In the past, there have been reports of fires inside cars caused by hand sanitizers. To find the answer as to why, you must look to the product Safety Data Sheet (SDS). An SDS is easily found on the internet and is divided to in 16 sections. Section 2 identifies to the hazards, section 7 addresses how to handle and store, and section 8 how to control the product.

First, we will address the primary hazard, flammability. As a flammable product is heated, it releases vapors. Vapors put pressure on the container holding the alcohol and it will eventually force vent, like a mini explosion of the container. If you have a hand pump type container, vapors are being released and your car is the container.

As flammable vapors are released into a small confined space, such as a car, they began to fill the space. Flammables generally respond to static electricity or any kind of ignition source, such as smoking. We have all worn sweaters at times and when you pulled it over your head and hair, you heard or felt a little static spark. Well, that spark is all you need to ignite a flammable vapor, causing a fire.

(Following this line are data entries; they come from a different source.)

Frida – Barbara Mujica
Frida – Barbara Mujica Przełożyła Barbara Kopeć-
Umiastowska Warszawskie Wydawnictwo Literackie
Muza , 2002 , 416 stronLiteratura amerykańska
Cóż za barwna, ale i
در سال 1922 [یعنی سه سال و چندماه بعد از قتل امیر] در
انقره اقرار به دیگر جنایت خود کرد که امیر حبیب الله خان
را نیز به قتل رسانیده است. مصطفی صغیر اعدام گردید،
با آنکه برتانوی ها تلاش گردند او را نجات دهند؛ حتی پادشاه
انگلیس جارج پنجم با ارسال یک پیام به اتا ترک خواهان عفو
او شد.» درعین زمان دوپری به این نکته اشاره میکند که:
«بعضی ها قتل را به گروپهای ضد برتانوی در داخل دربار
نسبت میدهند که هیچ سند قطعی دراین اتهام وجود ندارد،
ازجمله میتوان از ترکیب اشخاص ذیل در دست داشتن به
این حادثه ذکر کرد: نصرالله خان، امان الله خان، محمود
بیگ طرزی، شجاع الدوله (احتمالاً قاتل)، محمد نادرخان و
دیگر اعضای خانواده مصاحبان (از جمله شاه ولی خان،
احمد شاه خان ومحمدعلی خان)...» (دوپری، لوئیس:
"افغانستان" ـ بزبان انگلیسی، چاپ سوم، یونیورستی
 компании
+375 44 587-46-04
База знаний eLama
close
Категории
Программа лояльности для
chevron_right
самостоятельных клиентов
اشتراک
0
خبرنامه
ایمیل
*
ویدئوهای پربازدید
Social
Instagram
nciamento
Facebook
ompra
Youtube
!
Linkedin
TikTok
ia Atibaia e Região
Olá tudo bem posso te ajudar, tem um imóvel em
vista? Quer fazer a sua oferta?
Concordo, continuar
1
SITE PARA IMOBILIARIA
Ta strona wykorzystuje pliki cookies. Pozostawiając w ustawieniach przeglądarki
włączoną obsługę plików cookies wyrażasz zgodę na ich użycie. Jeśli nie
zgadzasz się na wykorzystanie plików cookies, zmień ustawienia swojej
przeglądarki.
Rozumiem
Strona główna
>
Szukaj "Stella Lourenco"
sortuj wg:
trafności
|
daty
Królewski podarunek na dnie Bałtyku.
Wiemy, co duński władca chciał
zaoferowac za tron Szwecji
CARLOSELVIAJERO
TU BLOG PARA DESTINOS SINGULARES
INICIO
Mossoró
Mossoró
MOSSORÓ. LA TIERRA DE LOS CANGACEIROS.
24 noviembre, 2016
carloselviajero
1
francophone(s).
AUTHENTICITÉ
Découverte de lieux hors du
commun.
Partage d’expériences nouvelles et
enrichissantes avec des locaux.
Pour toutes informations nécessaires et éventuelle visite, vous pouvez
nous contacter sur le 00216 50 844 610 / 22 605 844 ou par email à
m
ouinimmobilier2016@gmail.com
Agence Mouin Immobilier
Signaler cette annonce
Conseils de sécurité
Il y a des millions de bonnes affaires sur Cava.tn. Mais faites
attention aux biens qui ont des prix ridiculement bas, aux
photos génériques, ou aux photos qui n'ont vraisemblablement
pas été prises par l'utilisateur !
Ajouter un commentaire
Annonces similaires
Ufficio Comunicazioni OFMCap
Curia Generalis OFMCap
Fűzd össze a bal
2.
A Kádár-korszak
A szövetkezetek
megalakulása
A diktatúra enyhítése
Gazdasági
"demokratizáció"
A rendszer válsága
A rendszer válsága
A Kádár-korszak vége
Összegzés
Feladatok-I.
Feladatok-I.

The second hazard is from alcohol; most hand sanitizers contain 60% alcohol, which is a category 3 flammable, and a category 2A eye irritant. Alcohol can cause skin irritation and may be especially hard on the eyes. Wash your body with soap and water. For eye irritation, remove your contacts and rinse with copious amounts of water for 15 minutes. It is also important not to inhale these vapors, if you do, quickly get to fresh air. If the product is swallowed, do not induce vomiting, and get medical attention right away.

Handling and storage of the products requires well ventilated areas, non-sparking tools, keep container tightly closed, and prevent static discharges or sources of ignition. Safely store by keeping product cool and in a well-ventilated space.

Keep this product away from chemical oxidizers, organic peroxides, pyrophoric liquids and solids, gases, explosive and any self-heating substances.

For personal protection equipment hen working with larger amounts of this product choose gloves to protect hands, and wear safety glasses or googles. Do not eat, drink, or smoke around this product.

In this new era of heightened hygiene, it is important to be attentive to the products we now use every day to stay safe and healthy. If you are using a new product and unfamiliar the potential hazards, review the SDS.